Six environmental organizations denounce a new situation of chaos in the Teide National Park, the most visited in Europe (four million people on average per year), aggravated by the lack of means to control it. According to these associations, the teams from four audiovisual production shoots “cooped up” the most important parking areas in this natural area declared a World Heritage Site: Minas de San José, Cable Car, Parador de Turismo and Roques de García.
This situation caused visitors, companies that carry out activities in the Teide and the organizations for the defense of nature suffered the consequences of the presence of dozens of trucks and other vehicles from the filming that “occupied numerous places in the natural space”, criticized the Fundación Canaria Telesforo Bravo-Juan Coello, Ecologist Coordinator of El Rincón, Ben Magec Ecologists in Action, Association for the Conservation of Canary Biodiversity, Seo Birdlife and the Group of Ornithology and Natural History of the Islands Canary Islands.
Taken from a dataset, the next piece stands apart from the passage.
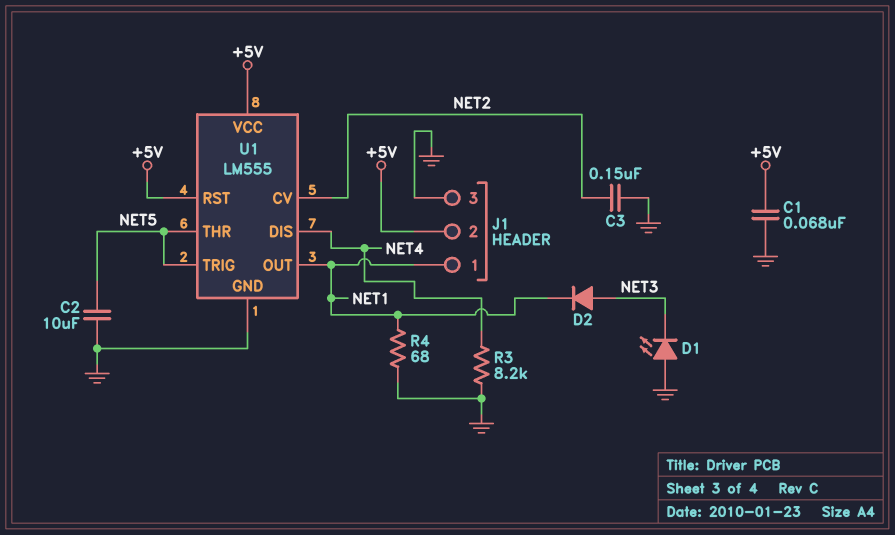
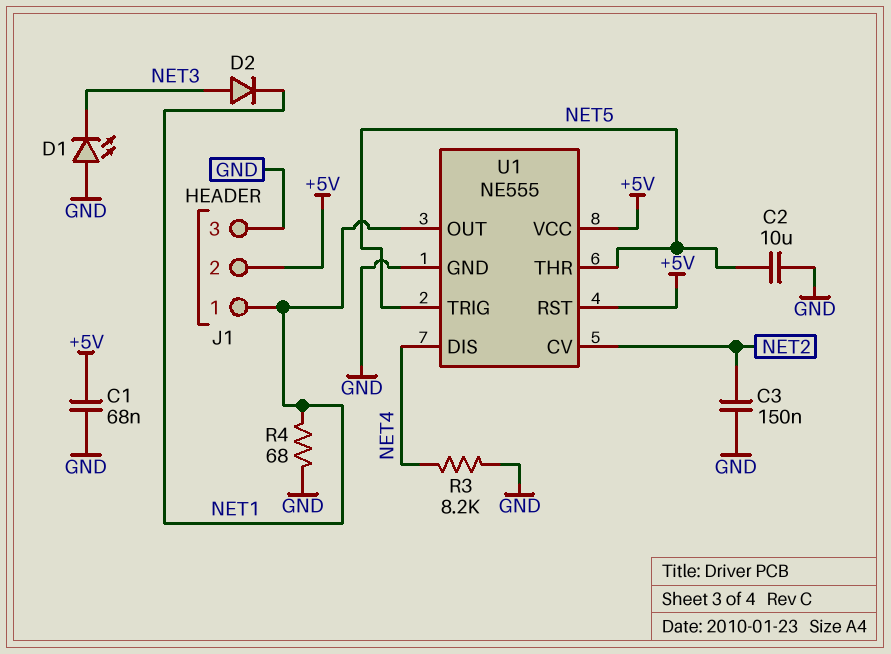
U1: LM555 -> NE555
“The abandonment of functions by the managing administration has reached such a point, the Council of Tenerifethat even one of the producers has been the one that has recommended to the tourist guides alternative places where to carry out their work of interpretation in view of the total occupation that was going to be made of one of the indicated car parks”, these organizations point out in a statement from joint press.
The six groups detail that «this excessive desire to authorize at the same time such a large number of audiovisual productions has caused a significant percentage of visitors, lacking in sensitivity, to have ended up parking in unauthorized places for this, which has caused damage to the flora and fauna of Teide”, the most protected area of Tenerife that the Cabildo manages.
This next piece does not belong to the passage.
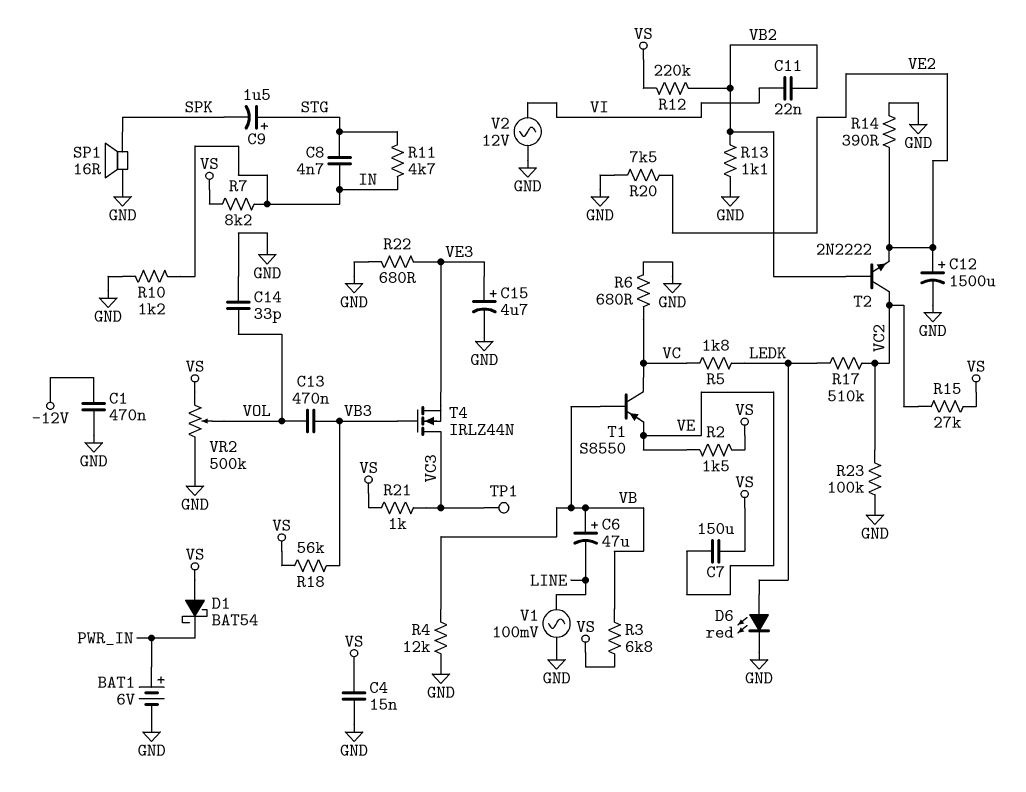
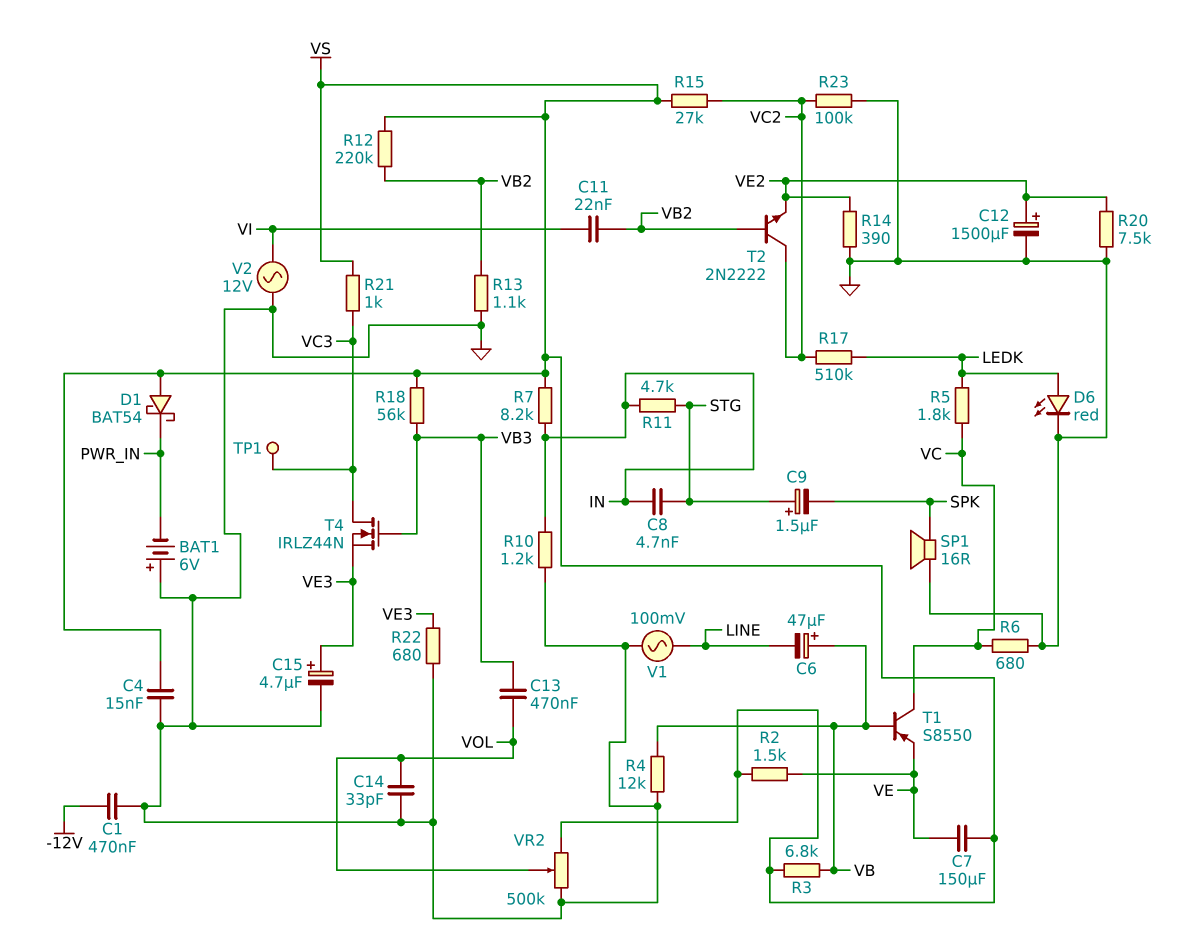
BAT1: 6V (plus PWR_IN, minus GND) -> 6V (plus GND, minus PWR_IN)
The filming left visitors who wanted to do activities such as hiking without a place
They also denounce that private security companies hired for the filming “are carrying out functions for which they have no competence, such as regulating traffic and controlling access to certain areas of Teide, in the total absence of security.” Civil Guard and the team from the National Park itself, already lacking sufficient personnel to carry out its work because the Department of Ecological Transition of the Government of the Canary Islands he is reluctant to take out new places ». Just five forest agents monitor four million visitors a year. This is the reality of the Teide National Park, resources that, according to the Telesforo Bravo-Juan Coello Canary Foundation, are clearly insufficient to care for one of the world’s natural jewels due to the endemic flora it houses and the various traces of volcanism.
The six organizations detail that it has been the case that Film company staff “has unilaterally fenced off parking spaces, outside the initially authorized places.” On occasions, the filming work has even occupied spaces “off the authorized trails” with the technical teams, something “absolutely prohibited” by the Master Plan for the Use and Management of the Teide National Park in force, as indicated in the statement . They recall that according to the Management Plan (PRUG), “uses related to cinematography, radio, television, video, advertising and the like, which are of a professional, commercial or commercial nature, require administrative authorization from the Mixed Management Commission”. “This may delegate to the Park Management the authorizations of all or part of the special uses,” the groups clarify.
They add that the Master Plan of the National Parks Network establishes that “no extraordinary activity may be authorized if it contradicts the rules of the Park, is detrimental to its values or its objectives, has a high risk of causing damage to persons or property, or if it has a significant negative impact on the normal functioning of the park, on the protection of resources or on the use by part of the visitors. These are measures that these organizations understand have not been enforced on Teide.
“We believe that this disaster is motivated by the conception of the Teide National Park by the public administration that manages the space, the Cabildo de Tenerife, which sees it solely as a source of economic resources and tourism promotion for the Island, without the conservation of the natural values that gave rise to its declaration matters the least”, ensure the six associations. Consulted by this newspaper, the Island Councilor for Natural Environment Management and Security, Isabel García, did not offer any assessment of the reported events on Thursday.